— The task —
Every line of the listing below should be written out exactly.

— Input material —
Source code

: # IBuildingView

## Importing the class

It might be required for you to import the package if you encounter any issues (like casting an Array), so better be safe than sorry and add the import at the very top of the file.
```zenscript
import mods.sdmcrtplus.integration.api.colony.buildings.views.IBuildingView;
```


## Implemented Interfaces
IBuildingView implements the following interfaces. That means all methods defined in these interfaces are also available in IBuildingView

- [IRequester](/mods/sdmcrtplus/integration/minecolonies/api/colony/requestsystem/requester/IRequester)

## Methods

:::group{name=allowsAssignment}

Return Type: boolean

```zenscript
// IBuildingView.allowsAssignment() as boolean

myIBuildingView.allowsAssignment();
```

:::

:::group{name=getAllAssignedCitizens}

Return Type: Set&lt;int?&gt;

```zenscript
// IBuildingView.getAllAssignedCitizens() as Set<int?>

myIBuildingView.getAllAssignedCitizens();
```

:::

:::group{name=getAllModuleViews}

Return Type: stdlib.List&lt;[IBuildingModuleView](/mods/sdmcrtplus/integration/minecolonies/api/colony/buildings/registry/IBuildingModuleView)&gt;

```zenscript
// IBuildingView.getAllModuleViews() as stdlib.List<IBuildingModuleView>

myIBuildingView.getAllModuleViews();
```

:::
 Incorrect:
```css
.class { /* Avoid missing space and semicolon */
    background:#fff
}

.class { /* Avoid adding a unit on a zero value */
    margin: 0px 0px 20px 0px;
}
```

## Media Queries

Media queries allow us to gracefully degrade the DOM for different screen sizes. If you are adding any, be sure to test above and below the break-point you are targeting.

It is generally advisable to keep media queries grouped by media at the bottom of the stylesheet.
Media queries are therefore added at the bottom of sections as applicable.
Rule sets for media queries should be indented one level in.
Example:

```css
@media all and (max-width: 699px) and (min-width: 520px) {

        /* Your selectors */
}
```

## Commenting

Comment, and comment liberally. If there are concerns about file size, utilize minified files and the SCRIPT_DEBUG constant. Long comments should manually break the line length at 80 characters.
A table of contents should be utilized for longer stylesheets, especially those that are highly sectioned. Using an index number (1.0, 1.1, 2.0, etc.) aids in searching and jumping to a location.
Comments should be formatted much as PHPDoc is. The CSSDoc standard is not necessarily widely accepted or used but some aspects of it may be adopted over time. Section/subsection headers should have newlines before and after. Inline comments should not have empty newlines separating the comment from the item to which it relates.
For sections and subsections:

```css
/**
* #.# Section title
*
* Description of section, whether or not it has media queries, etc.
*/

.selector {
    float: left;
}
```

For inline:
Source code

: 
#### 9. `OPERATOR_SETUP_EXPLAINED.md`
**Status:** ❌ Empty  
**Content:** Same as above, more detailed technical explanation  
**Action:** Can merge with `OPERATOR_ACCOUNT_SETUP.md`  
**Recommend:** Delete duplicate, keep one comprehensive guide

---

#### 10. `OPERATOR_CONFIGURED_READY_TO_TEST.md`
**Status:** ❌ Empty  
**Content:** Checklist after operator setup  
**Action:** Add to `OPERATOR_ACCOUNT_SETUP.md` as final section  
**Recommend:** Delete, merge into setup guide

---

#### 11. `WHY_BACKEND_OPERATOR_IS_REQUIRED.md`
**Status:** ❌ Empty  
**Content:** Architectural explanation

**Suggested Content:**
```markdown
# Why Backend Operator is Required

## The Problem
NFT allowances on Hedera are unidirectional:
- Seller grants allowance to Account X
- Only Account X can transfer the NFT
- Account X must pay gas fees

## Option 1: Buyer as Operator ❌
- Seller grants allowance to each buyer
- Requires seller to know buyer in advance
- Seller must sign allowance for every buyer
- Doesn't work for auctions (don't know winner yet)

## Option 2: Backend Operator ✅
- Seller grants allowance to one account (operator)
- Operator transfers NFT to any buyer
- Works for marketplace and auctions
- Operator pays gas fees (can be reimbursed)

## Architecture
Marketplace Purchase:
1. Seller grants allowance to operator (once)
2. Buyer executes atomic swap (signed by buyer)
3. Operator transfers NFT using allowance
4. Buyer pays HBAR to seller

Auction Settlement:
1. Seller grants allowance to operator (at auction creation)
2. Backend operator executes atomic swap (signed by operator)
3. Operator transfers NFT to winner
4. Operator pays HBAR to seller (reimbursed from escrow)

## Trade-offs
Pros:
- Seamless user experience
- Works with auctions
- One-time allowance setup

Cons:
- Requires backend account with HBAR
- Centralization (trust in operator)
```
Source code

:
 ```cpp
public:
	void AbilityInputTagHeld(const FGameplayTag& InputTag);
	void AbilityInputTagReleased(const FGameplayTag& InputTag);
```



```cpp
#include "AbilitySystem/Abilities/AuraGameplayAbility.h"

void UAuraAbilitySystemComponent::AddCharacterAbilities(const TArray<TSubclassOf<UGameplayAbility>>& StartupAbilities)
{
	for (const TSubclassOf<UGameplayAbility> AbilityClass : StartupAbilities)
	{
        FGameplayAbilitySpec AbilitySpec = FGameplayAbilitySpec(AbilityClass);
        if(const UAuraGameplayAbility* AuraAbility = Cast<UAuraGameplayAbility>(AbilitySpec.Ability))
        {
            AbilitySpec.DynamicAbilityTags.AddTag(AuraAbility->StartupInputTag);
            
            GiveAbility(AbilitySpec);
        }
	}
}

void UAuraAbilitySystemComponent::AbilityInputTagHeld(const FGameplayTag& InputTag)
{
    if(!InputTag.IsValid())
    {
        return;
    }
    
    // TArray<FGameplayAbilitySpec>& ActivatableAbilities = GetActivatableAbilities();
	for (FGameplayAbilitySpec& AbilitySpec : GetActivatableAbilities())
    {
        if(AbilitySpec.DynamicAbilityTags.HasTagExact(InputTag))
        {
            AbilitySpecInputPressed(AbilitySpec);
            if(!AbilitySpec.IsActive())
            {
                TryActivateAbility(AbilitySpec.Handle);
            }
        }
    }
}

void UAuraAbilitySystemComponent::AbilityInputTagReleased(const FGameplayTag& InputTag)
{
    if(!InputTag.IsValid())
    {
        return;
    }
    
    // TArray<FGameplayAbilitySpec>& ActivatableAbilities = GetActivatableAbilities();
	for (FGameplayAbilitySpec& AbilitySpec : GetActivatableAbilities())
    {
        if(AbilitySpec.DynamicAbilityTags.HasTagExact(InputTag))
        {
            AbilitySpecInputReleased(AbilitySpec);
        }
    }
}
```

— Answer space —
Source code

: # IBuildingView

## Importing the class

It might be required for you to import the package if you encounter any issues (like casting an Array), so better be safe than sorry and add the import at the very top of the file.
```zenscript
import mods.sdmcrtplus.integration.api.colony.buildings.views.IBuildingView;
```


## Implemented Interfaces
IBuildingView implements the following interfaces. That means all methods defined in these interfaces are also available in IBuildingView

- [IRequester](/mods/sdmcrtplus/integration/minecolonies/api/colony/requestsystem/requester/IRequester)

## Methods

:::group{name=allowsAssignment}

Return Type: boolean

```zenscript
// IBuildingView.allowsAssignment() as boolean

myIBuildingView.allowsAssignment();
```

:::

:::group{name=getAllAssignedCitizens}

Return Type: Set&lt;int?&gt;

```zenscript
// IBuildingView.getAllAssignedCitizens() as Set<int?>

myIBuildingView.getAllAssignedCitizens();
```

:::

:::group{name=getAllModuleViews}

Return Type: stdlib.List&lt;[IBuildingModuleView](/mods/sdmcrtplus/integration/minecolonies/api/colony/buildings/registry/IBuildingModuleView)&gt;

```zenscript
// IBuildingView.getAllModuleViews() as stdlib.List<IBuildingModuleView>

myIBuildingView.getAllModuleViews();
```

:::
 Incorrect:
```css
.class { /* Avoid missing space and semicolon */
    background:#fff
}

.class { /* Avoid adding a unit on a zero value */
    margin: 0px 0px 20px 0px;
}
```

## Media Queries

Media queries allow us to gracefully degrade the DOM for different screen sizes. If you are adding any, be sure to test above and below the break-point you are targeting.

It is generally advisable to keep media queries grouped by media at the bottom of the stylesheet.
Media queries are therefore added at the bottom of sections as applicable.
Rule sets for media queries should be indented one level in.
Example:

```css
@media all and (max-width: 699px) and (min-width: 520px) {

        /* Your selectors */
}
```

## Commenting

Comment, and comment liberally. If there are concerns about file size, utilize minified files and the SCRIPT_DEBUG constant. Long comments should manually break the line length at 80 characters.
A table of contents should be utilized for longer stylesheets, especially those that are highly sectioned. Using an index number (1.0, 1.1, 2.0, etc.) aids in searching and jumping to a location.
Comments should be formatted much as PHPDoc is. The CSSDoc standard is not necessarily widely accepted or used but some aspects of it may be adopted over time. Section/subsection headers should have newlines before and after. Inline comments should not have empty newlines separating the comment from the item to which it relates.
For sections and subsections:

```css
/**
* #.# Section title
*
* Description of section, whether or not it has media queries, etc.
*/

.selector {
    float: left;
}
```

For inline:
Source code

: 
#### 9. `OPERATOR_SETUP_EXPLAINED.md`
**Status:** ❌ Empty  
**Content:** Same as above, more detailed technical explanation  
**Action:** Can merge with `OPERATOR_ACCOUNT_SETUP.md`  
**Recommend:** Delete duplicate, keep one comprehensive guide

---

#### 10. `OPERATOR_CONFIGURED_READY_TO_TEST.md`
**Status:** ❌ Empty  
**Content:** Checklist after operator setup  
**Action:** Add to `OPERATOR_ACCOUNT_SETUP.md` as final section  
**Recommend:** Delete, merge into setup guide

---

#### 11. `WHY_BACKEND_OPERATOR_IS_REQUIRED.md`
**Status:** ❌ Empty  
**Content:** Architectural explanation

**Suggested Content:**
```markdown
# Why Backend Operator is Required

## The Problem
NFT allowances on Hedera are unidirectional:
- Seller grants allowance to Account X
- Only Account X can transfer the NFT
- Account X must pay gas fees

## Option 1: Buyer as Operator ❌
- Seller grants allowance to each buyer
- Requires seller to know buyer in advance
- Seller must sign allowance for every buyer
- Doesn't work for auctions (don't know winner yet)

## Option 2: Backend Operator ✅
- Seller grants allowance to one account (operator)
- Operator transfers NFT to any buyer
- Works for marketplace and auctions
- Operator pays gas fees (can be reimbursed)

## Architecture
Marketplace Purchase:
1. Seller grants allowance to operator (once)
2. Buyer executes atomic swap (signed by buyer)
3. Operator transfers NFT using allowance
4. Buyer pays HBAR to seller

Auction Settlement:
1. Seller grants allowance to operator (at auction creation)
2. Backend operator executes atomic swap (signed by operator)
3. Operator transfers NFT to winner
4. Operator pays HBAR to seller (reimbursed from escrow)

## Trade-offs
Pros:
- Seamless user experience
- Works with auctions
- One-time allowance setup

Cons:
- Requires backend account with HBAR
- Centralization (trust in operator)
```
Source code

:
 ```cpp
public:
	void AbilityInputTagHeld(const FGameplayTag& InputTag);
	void AbilityInputTagReleased(const FGameplayTag& InputTag);
```



```cpp
#include "AbilitySystem/Abilities/AuraGameplayAbility.h"

void UAuraAbilitySystemComponent::AddCharacterAbilities(const TArray<TSubclassOf<UGameplayAbility>>& StartupAbilities)
{
	for (const TSubclassOf<UGameplayAbility> AbilityClass : StartupAbilities)
	{
        FGameplayAbilitySpec AbilitySpec = FGameplayAbilitySpec(AbilityClass);
        if(const UAuraGameplayAbility* AuraAbility = Cast<UAuraGameplayAbility>(AbilitySpec.Ability))
        {
            AbilitySpec.DynamicAbilityTags.AddTag(AuraAbility->StartupInputTag);
            
            GiveAbility(AbilitySpec);
        }
	}
}

void UAuraAbilitySystemComponent::AbilityInputTagHeld(const FGameplayTag& InputTag)
{
    if(!InputTag.IsValid())
    {
        return;
    }
    
    // TArray<FGameplayAbilitySpec>& ActivatableAbilities = GetActivatableAbilities();
	for (FGameplayAbilitySpec& AbilitySpec : GetActivatableAbilities())
    {
        if(AbilitySpec.DynamicAbilityTags.HasTagExact(InputTag))
        {
            AbilitySpecInputPressed(AbilitySpec);
            if(!AbilitySpec.IsActive())
            {
                TryActivateAbility(AbilitySpec.Handle);
            }
        }
    }
}

void UAuraAbilitySystemComponent::AbilityInputTagReleased(const FGameplayTag& InputTag)
{
    if(!InputTag.IsValid())
    {
        return;
    }
    
    // TArray<FGameplayAbilitySpec>& ActivatableAbilities = GetActivatableAbilities();
	for (FGameplayAbilitySpec& AbilitySpec : GetActivatableAbilities())
    {
        if(AbilitySpec.DynamicAbilityTags.HasTagExact(InputTag))
        {
            AbilitySpecInputReleased(AbilitySpec);
        }
    }
}
```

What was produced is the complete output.